In Riddle; Obsolescence, the first large-scale exhibition by 502 Bad Gateway, the artist duo looks to confront the relationship humankind shares with its own depreciated lifespan, in both its fragments and its entirety.
Mystical Galerie introduces the show. Positioned closest to the exhibit entrance, it immediately invites the viewer to sit down at a desk and simply play a game. Digital concepting for this piece, which is visually inspired by 1990s home computer adventure games, was among the first things the duo worked on and it is in many ways a frozen capsule of their early conceptions of the show. Serving as a past representation of their perception of what gallery goers’ future will become, the piece attempts to establish the temporal roots of Riddle; Obsolescence.

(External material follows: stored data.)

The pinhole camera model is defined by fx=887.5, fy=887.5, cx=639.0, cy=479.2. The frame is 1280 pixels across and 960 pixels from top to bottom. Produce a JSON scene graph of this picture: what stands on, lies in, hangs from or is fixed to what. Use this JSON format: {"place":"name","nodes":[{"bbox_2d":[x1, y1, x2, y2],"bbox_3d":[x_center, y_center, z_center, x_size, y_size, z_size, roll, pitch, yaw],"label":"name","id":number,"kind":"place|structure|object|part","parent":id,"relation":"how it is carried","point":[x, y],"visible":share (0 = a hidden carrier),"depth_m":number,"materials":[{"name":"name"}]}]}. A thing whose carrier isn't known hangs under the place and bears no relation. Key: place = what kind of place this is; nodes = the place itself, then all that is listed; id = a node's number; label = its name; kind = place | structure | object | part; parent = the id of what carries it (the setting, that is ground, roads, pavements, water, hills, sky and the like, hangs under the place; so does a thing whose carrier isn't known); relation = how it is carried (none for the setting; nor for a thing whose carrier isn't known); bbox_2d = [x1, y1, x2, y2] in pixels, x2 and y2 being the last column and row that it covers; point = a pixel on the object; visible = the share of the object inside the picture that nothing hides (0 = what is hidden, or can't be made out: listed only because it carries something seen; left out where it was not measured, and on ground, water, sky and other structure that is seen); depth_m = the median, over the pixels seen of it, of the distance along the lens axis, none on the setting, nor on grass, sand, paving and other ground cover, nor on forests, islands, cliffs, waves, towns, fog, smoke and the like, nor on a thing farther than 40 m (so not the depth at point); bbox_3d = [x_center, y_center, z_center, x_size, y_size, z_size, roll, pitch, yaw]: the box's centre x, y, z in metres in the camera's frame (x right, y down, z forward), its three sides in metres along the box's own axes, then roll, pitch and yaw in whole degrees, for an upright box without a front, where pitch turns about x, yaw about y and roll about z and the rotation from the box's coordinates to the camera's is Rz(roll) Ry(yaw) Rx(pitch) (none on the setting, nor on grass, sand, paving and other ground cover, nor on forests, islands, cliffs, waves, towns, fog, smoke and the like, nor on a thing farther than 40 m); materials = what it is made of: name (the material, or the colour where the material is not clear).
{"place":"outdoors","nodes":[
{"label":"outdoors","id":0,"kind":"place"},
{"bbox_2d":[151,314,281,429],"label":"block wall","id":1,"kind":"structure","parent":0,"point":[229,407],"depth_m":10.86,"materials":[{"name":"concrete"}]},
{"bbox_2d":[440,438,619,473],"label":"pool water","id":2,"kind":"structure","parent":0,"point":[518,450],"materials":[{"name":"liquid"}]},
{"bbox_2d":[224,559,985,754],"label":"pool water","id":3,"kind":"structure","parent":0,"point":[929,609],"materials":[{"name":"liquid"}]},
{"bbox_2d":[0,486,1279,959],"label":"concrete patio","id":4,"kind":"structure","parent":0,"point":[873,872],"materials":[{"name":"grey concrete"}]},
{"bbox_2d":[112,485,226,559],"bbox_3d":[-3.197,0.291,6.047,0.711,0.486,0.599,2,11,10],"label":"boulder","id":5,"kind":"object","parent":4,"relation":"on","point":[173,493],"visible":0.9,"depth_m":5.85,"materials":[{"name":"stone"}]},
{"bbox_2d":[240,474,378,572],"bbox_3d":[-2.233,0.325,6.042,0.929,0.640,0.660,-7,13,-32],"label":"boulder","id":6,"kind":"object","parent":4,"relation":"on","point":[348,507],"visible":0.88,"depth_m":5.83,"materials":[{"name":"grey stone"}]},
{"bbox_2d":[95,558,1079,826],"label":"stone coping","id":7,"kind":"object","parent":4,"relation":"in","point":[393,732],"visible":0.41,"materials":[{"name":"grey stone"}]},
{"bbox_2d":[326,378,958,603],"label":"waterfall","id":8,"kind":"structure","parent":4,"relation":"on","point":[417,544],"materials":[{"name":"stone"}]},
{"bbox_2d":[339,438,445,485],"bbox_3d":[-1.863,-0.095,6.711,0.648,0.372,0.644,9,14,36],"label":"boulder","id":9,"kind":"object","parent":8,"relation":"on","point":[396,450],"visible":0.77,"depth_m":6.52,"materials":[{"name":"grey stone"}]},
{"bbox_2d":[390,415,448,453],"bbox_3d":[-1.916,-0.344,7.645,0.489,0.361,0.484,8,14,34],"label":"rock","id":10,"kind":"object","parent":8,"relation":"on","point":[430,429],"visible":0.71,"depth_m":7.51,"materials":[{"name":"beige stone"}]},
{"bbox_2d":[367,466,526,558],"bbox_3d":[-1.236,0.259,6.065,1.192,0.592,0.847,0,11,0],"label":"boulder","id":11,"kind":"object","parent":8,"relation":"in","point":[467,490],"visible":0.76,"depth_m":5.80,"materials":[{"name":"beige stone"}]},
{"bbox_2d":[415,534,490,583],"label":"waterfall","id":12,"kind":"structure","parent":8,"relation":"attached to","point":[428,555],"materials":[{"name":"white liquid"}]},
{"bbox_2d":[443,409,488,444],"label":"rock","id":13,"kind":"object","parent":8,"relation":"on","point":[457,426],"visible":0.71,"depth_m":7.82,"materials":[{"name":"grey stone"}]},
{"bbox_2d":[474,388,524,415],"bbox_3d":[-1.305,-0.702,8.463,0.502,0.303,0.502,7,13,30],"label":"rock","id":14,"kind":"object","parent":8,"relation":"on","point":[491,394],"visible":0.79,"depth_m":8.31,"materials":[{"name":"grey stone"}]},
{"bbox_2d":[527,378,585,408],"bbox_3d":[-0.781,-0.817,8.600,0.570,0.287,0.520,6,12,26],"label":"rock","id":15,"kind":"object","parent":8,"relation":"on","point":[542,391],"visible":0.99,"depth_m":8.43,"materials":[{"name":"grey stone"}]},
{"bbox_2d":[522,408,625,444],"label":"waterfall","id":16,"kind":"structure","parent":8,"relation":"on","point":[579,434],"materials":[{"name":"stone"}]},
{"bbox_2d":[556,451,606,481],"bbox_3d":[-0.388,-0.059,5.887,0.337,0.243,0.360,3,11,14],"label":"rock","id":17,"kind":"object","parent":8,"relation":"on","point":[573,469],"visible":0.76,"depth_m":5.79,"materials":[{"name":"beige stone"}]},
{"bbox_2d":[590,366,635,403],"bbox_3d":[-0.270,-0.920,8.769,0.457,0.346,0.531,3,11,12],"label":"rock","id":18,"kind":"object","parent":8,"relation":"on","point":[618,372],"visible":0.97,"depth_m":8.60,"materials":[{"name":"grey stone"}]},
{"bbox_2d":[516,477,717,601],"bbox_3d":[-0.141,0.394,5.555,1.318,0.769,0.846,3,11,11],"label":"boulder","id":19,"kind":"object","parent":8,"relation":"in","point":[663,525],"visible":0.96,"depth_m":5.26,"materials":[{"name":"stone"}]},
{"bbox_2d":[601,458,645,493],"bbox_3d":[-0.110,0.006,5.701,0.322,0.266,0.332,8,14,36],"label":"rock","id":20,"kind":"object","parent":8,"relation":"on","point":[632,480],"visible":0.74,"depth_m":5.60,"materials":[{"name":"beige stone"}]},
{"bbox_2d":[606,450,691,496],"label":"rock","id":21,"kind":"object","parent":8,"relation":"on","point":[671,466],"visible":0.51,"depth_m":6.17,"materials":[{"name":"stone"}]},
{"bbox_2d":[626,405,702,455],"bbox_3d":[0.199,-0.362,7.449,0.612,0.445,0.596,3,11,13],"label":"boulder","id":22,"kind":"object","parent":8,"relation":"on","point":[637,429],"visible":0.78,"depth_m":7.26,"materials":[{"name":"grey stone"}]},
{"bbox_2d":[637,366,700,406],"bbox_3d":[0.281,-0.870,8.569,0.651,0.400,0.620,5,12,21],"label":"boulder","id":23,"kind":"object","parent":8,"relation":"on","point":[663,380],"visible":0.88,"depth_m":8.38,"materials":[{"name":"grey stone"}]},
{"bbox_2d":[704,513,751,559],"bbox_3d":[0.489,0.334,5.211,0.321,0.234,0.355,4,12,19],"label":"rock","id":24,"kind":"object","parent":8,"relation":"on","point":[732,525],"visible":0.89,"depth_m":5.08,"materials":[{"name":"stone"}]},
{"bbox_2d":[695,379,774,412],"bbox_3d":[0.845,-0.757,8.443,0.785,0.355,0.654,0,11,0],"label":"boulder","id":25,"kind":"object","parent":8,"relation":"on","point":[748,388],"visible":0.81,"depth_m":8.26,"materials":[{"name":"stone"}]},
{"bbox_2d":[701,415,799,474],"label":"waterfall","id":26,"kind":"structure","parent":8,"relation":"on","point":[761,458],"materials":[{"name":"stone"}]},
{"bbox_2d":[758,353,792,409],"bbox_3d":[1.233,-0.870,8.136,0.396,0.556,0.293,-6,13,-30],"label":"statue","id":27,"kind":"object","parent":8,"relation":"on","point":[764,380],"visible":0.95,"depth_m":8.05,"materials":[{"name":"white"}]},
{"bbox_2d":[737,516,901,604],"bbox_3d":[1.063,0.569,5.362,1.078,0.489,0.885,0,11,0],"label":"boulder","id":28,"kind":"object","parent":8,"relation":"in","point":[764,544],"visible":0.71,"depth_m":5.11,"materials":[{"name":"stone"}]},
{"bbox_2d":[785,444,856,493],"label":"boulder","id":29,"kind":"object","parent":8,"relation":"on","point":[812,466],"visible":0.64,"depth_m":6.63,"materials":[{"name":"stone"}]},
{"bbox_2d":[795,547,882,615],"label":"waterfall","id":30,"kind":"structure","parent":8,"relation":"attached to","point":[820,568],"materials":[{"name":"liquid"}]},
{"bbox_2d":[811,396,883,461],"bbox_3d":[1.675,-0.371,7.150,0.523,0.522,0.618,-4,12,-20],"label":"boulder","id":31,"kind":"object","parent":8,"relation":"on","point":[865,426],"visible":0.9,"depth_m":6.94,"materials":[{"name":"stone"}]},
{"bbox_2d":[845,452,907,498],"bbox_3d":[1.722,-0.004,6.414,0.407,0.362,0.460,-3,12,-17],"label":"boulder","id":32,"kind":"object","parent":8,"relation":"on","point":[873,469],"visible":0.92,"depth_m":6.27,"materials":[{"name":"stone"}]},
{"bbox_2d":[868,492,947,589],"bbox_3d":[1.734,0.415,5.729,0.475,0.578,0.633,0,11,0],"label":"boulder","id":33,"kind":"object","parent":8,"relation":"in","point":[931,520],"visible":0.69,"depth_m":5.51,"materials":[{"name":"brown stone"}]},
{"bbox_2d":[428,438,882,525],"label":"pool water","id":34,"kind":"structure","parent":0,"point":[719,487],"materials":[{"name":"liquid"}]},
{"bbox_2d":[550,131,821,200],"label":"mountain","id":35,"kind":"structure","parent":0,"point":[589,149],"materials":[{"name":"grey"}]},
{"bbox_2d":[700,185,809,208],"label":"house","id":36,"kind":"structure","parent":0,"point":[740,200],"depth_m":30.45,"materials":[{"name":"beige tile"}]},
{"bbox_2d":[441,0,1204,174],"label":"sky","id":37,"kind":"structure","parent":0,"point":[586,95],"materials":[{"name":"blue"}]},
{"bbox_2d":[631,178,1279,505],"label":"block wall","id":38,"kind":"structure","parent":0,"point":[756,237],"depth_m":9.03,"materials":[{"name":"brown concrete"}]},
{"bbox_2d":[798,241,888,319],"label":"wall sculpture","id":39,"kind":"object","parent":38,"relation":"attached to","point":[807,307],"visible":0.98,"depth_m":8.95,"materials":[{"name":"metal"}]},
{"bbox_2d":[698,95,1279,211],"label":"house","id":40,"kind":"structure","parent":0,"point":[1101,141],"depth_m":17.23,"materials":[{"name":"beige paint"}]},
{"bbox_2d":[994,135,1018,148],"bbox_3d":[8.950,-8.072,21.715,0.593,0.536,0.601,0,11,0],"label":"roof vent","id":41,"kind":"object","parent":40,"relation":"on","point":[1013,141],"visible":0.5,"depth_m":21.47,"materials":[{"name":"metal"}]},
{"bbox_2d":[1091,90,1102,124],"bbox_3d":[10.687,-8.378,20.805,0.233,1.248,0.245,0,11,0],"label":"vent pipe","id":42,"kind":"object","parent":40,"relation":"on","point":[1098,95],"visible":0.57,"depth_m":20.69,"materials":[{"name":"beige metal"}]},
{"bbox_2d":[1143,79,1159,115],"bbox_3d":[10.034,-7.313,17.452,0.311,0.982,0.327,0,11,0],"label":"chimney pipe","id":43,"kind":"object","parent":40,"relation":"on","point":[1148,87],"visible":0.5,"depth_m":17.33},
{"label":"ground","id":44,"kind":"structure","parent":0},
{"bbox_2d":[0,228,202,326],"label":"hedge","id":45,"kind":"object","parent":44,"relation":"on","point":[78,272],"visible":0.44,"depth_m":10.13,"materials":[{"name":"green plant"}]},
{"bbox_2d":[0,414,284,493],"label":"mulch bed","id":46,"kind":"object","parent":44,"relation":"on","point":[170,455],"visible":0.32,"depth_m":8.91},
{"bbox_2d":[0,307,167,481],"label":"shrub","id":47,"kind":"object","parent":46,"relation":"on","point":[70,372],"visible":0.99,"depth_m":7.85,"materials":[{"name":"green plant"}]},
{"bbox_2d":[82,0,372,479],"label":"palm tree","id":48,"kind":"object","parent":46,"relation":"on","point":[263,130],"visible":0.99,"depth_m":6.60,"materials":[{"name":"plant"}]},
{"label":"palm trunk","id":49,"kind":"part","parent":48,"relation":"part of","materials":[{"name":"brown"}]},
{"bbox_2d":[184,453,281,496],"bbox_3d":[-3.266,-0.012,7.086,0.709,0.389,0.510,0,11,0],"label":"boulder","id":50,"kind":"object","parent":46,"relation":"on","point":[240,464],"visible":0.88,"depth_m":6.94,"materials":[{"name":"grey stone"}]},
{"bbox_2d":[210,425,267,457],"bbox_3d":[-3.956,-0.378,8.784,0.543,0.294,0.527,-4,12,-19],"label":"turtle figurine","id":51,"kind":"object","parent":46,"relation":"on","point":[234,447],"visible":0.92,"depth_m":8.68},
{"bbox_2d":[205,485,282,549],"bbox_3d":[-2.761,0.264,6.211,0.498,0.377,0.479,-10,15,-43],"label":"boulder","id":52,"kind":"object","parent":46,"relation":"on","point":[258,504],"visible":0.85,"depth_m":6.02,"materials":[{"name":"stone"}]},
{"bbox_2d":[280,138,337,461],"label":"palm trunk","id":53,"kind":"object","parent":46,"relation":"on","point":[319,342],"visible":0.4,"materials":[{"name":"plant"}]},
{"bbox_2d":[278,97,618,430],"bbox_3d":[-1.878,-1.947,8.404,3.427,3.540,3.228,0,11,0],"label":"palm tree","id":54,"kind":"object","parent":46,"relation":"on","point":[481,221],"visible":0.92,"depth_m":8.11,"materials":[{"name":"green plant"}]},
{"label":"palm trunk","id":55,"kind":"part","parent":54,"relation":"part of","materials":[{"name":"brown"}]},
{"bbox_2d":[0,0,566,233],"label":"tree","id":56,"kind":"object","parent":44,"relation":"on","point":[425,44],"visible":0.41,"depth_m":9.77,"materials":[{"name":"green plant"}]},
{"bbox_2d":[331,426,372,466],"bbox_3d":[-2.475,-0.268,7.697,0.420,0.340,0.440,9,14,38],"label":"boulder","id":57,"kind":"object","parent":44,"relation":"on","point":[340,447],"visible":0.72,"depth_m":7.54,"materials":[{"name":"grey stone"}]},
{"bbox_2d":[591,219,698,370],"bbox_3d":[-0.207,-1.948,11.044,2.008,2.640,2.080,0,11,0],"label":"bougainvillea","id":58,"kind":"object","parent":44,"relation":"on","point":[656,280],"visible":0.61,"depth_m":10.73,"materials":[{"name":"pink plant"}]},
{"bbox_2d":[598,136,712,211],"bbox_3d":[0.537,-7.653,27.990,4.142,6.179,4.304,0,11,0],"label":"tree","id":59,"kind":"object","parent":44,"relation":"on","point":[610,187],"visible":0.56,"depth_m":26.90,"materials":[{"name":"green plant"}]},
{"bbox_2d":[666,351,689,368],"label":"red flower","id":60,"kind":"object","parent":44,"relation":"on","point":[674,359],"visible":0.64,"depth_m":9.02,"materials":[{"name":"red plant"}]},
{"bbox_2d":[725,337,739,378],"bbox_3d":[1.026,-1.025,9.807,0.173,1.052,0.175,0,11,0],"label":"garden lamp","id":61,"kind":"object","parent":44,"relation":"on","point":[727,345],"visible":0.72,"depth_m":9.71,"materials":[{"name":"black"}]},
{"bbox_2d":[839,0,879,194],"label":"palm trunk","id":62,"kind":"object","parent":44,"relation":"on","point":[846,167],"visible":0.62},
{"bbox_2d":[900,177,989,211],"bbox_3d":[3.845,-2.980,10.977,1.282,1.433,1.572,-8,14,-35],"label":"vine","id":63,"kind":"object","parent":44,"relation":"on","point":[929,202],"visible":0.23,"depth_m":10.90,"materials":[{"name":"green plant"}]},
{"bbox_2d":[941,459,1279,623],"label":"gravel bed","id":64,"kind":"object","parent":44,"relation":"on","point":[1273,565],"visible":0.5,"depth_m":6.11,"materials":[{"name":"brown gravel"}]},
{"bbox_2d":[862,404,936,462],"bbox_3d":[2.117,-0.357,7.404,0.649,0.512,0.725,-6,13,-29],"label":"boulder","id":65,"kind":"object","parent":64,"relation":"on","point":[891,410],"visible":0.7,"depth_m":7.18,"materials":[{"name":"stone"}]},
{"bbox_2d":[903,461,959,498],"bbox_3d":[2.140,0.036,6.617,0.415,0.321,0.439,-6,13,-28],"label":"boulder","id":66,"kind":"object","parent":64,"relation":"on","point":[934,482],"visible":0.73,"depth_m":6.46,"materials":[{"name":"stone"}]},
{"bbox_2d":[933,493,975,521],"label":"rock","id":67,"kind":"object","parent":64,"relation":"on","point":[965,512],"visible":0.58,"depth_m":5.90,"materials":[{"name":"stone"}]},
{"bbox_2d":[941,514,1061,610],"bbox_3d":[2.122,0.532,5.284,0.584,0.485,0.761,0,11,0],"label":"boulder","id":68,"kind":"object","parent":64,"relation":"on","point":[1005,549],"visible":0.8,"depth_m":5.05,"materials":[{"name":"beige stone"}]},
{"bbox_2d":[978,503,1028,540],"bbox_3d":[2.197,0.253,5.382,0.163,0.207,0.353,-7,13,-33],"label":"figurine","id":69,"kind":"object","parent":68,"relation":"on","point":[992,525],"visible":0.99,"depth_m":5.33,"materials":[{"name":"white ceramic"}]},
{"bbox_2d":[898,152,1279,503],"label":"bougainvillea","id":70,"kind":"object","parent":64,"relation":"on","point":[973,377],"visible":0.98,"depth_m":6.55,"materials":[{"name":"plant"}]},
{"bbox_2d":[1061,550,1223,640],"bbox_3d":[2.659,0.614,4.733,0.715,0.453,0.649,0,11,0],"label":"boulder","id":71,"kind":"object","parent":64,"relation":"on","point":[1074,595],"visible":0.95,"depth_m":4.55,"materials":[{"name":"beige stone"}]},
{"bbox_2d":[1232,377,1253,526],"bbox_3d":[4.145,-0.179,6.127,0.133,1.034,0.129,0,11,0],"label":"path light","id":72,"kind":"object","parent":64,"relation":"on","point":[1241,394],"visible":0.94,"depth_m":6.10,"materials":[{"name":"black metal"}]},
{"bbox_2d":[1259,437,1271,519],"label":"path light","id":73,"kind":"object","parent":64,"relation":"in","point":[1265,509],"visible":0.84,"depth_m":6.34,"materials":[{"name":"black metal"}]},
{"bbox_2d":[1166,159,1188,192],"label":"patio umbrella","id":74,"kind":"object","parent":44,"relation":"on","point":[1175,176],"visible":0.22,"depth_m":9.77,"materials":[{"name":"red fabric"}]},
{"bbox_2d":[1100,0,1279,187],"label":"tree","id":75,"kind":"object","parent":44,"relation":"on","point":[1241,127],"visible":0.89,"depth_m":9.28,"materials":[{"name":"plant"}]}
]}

Omitted Catalogues in Matrice takes two microfiche readers, common to libraries and archival offices, and uses them as nonlinear storytelling devices. The stories are seen by sliding the microfiche plate around, exposing frames to the lens and projecting them on the front of the devices. Each machine can read a piece of microfiche film that explores versions of ideas, characters, and locations found within other components of the show.
The Q Publics is a piece that was started roughly 70 years ago. 502 Bad Gateway inherited the legs of this piece when a box of painstakingly edited 8mm home movies from the 1950s American suburbs was given to them with a projector at a yard sale. This piece confronts the loss of memories that happens when media formats change, and tries to honor their survival. The projector is loaded with a film loop that hangs from the ceiling and moves rapidly, cycling through memories. The reels are projected onto a sculpted “screen” created via manipulation of one film frame in 3D software, and 3D printed into physical structure.
The duo’s networked paintings hybridize oil paintings with interactive elements, representing landscapes as vertical equirectangular visions of imagined locations. All five works include reactive components that encourage viewers to touch and use the paintings. They each attempt to recreate the unique perspective angle of a flattened 360° image, illuminating every possible viewpoint of a single moment.
Each concrete sculpture in Riddle; Obsolescence has an alternate material element woven into its structure: copper for Bone and Arrow, bismuth in Long Story Short, and plastic for The Holophote Library. As each sculpture traveled through the process of being made– from one software to the next and finally to the physical world– its form was changed and guided by intention, but ultimately left to the whim of impermanence.